Except as otherwise disclosed in this Privacy Policy, we will use the information you provide us only for the purpose of responding to your inquiry or in connection with the service for which you provided such information. We may forward your contact information and inquiry to our affiliates and other divisions of our company that we feel can best address your inquiry or provide you with the requested service. We may also use the information you provide in aggregate form for internal business purposes, such as generating statistics and developing marketing plans. We may share or transfer such non-personally identifiable information with or to our affiliates, licensees, agents and partners.
We may retain other companies and individuals to perform functions on our behalf. Such third parties may be provided with access to personally identifiable information needed to perform their functions, but may not use such information for any other purpose.
In addition, we may disclose any information, including personally identifiable information, we deem necessary, in our sole discretion, to comply with any applicable law, regulation, legal proceeding or governmental request.
We do not want you to receive unwanted e-mail from us. We try to make it easy to opt-out of any service you have asked to receive. If you sign-up to our e-mail newsletters we do not sell, exchange or give your e-mail address to a third party.
E-mail addresses are collected via the wn.com web site. Users have to physically opt-in to receive the wn.com newsletter and a verification e-mail is sent. wn.com is clearly and conspicuously named at the point of
collection.If you no longer wish to receive our newsletter and promotional communications, you may opt-out of receiving them by following the instructions included in each newsletter or communication or by e-mailing us at michaelw(at)wn.com
The security of your personal information is important to us. We follow generally accepted industry standards to protect the personal information submitted to us, both during registration and once we receive it. No method of transmission over the Internet, or method of electronic storage, is 100 percent secure, however. Therefore, though we strive to use commercially acceptable means to protect your personal information, we cannot guarantee its absolute security.

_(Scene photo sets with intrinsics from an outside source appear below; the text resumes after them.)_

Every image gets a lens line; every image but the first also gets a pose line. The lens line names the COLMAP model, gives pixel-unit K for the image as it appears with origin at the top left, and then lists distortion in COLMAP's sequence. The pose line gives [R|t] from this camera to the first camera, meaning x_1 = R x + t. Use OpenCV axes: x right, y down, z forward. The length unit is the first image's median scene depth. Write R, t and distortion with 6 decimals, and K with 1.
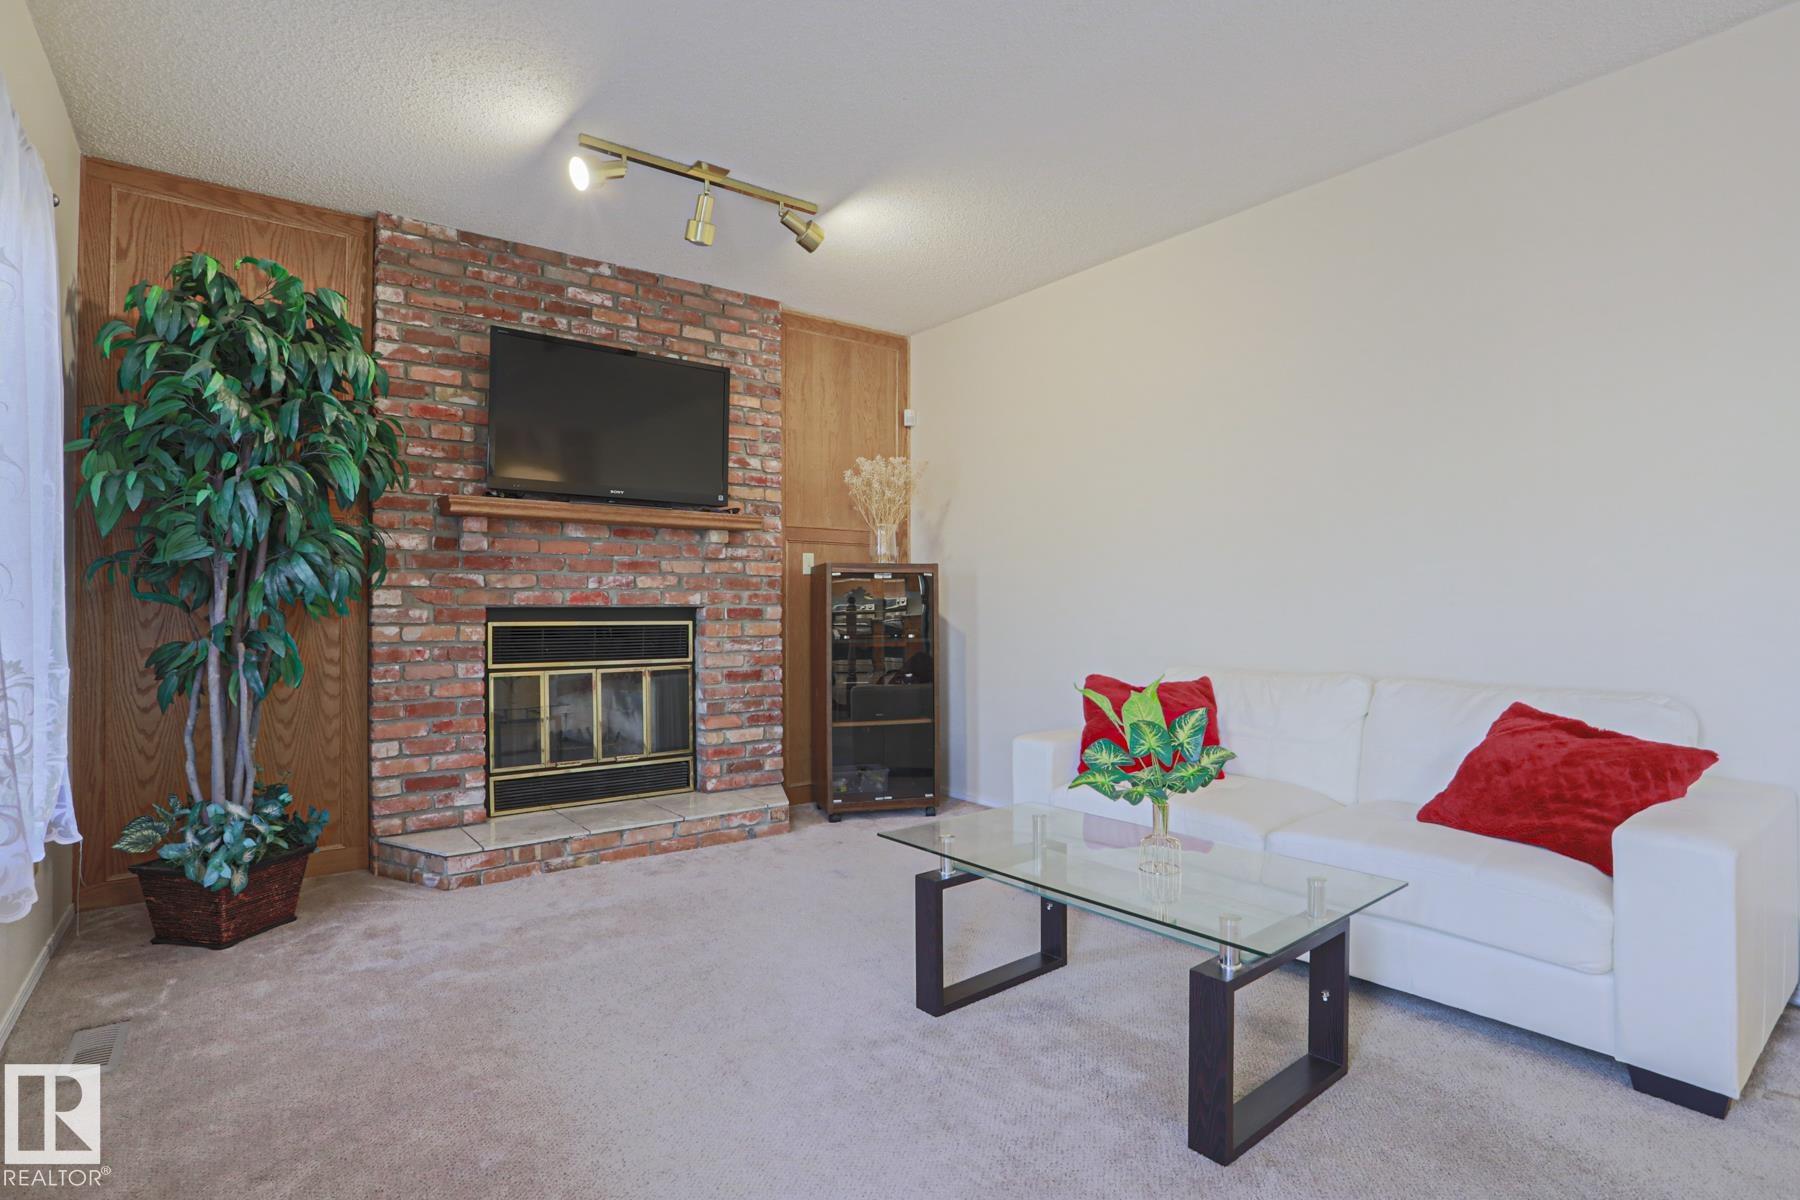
lens RADIAL K [[886.6, 0, 890.6], [0, 886.6, 598.2], [0, 0, 1]] dist [-0.059944, 0.016575]
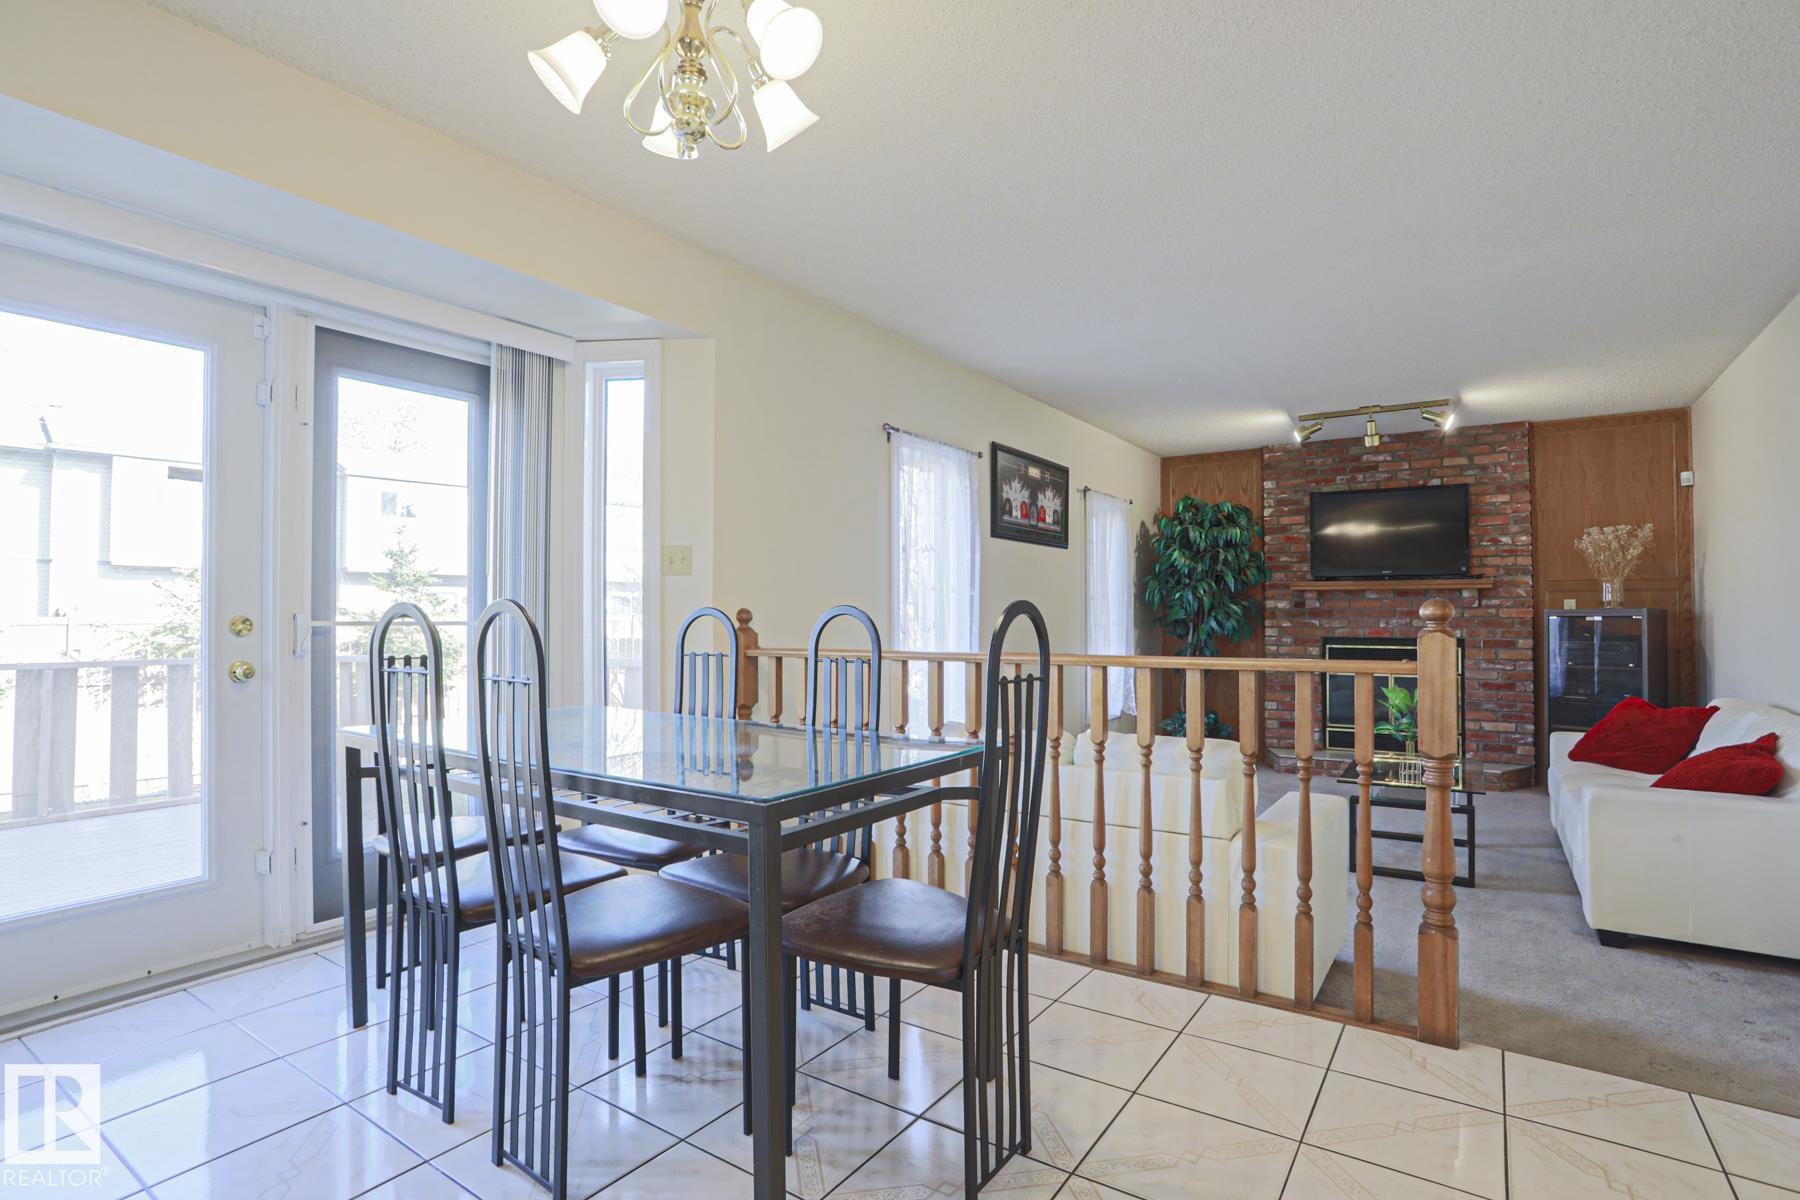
lens RADIAL K [[886.6, 0, 890.6], [0, 886.6, 598.2], [0, 0, 1]] dist [-0.059944, 0.016575]
pose [[0.307089, -0.012343, -0.951601, 0.961455], [0.013012, 0.999877, -0.008770, -0.063453], [0.951592, -0.009689, 0.307212, -0.428464]]
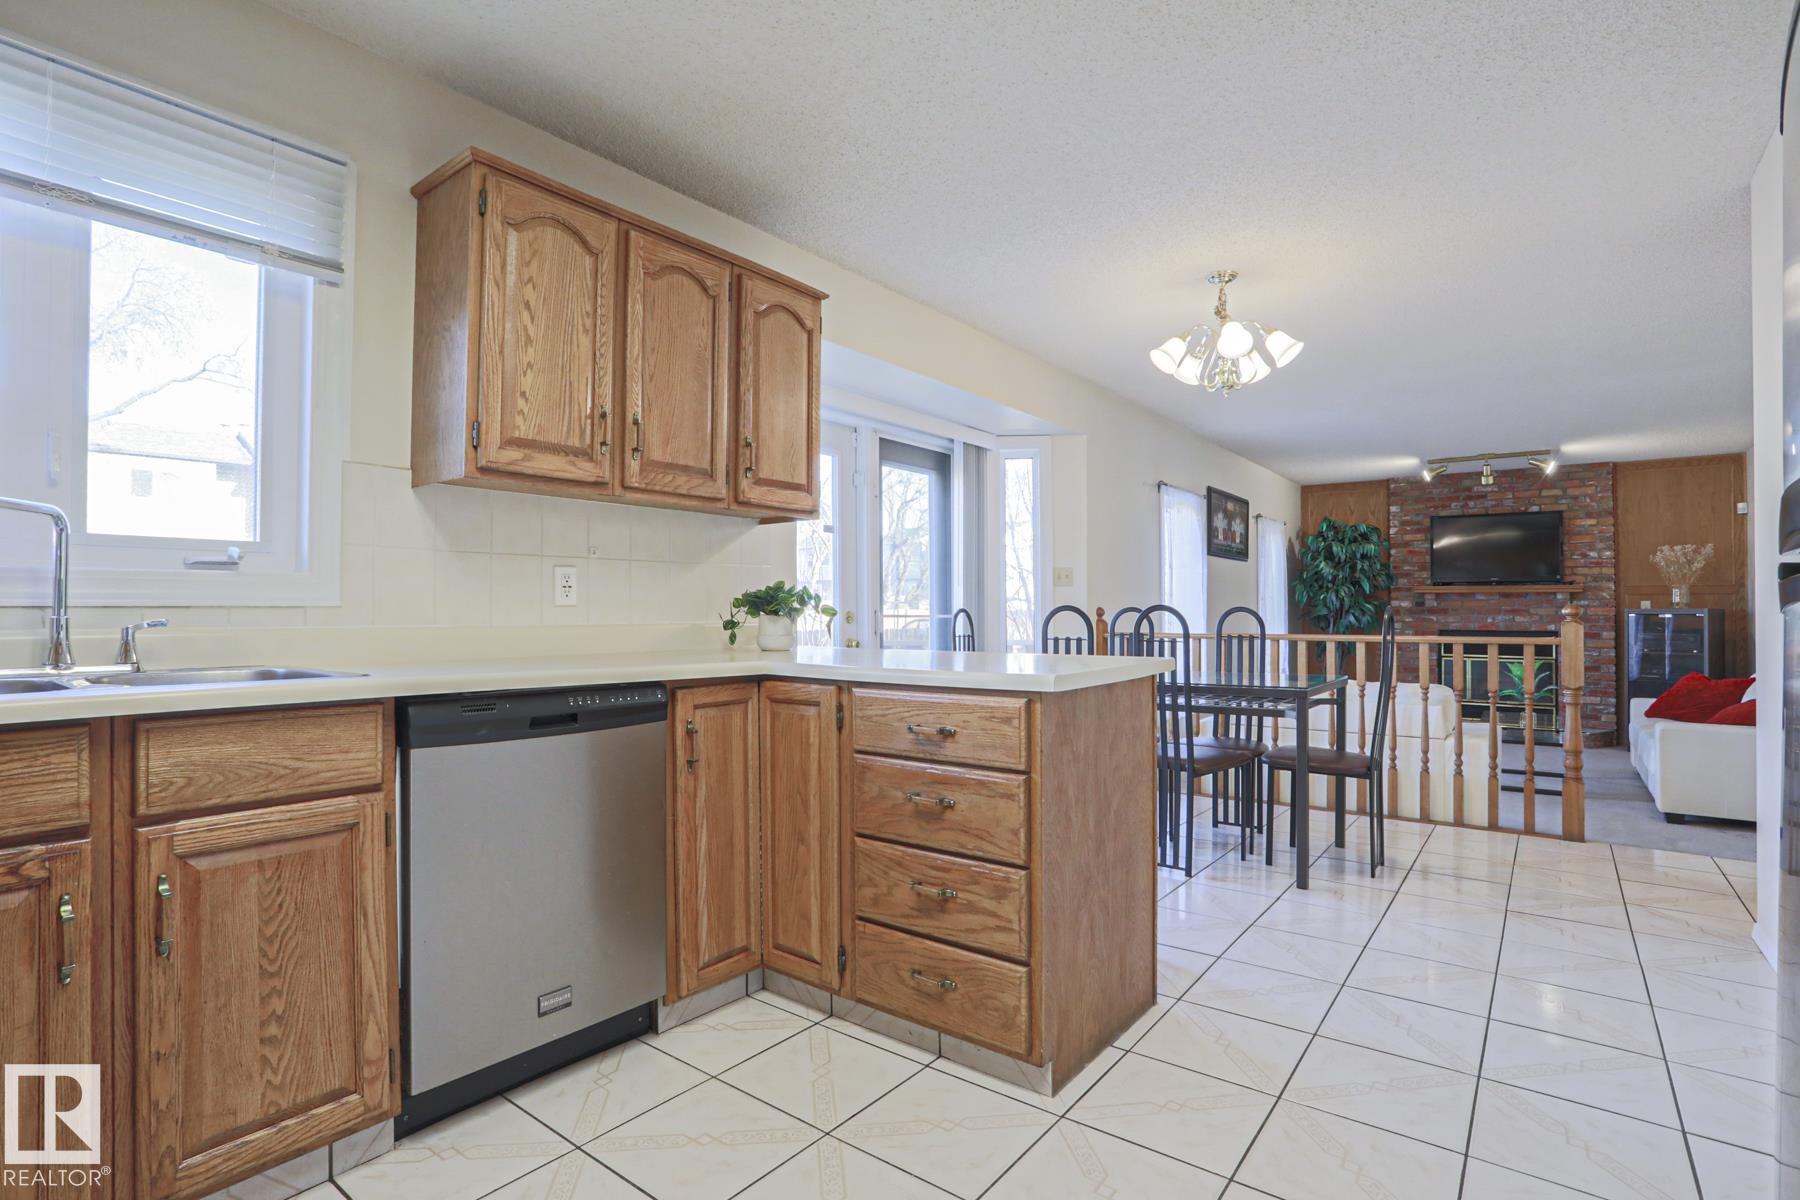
lens RADIAL K [[880.6, 0, 871.9], [0, 880.6, 596.9], [0, 0, 1]] dist [-0.048252, 0.011958]
pose [[0.243452, -0.007853, -0.969881, 1.332311], [0.009743, 0.999937, -0.005651, -0.074504], [0.969864, -0.008074, 0.243514, -0.989651]]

If we decide to change our e-mail practices, we will post those changes to this privacy statement, the homepage, and other places we think appropriate so that you are aware of what information we collect, how we use it, and under what circumstances, if any, we disclose it.
If we make material changes to our e-mail practices, we will notify you here, by e-mail, and by means of a notice on our home page.
The advertising banners and other forms of advertising appearing on this Web site are sometimes delivered to you, on our behalf, by a third party. In the course of serving advertisements to this site, the third party may place or recognize a unique cookie on your browser. For more information on cookies, you can visit www.cookiecentral.com.
As we continue to develop our business, we might sell certain aspects of our entities or assets. In such transactions, user information, including personally identifiable information, generally is one of the transferred business assets, and by submitting your personal information on Wn.com you agree that your data may be transferred to such parties in these circumstances.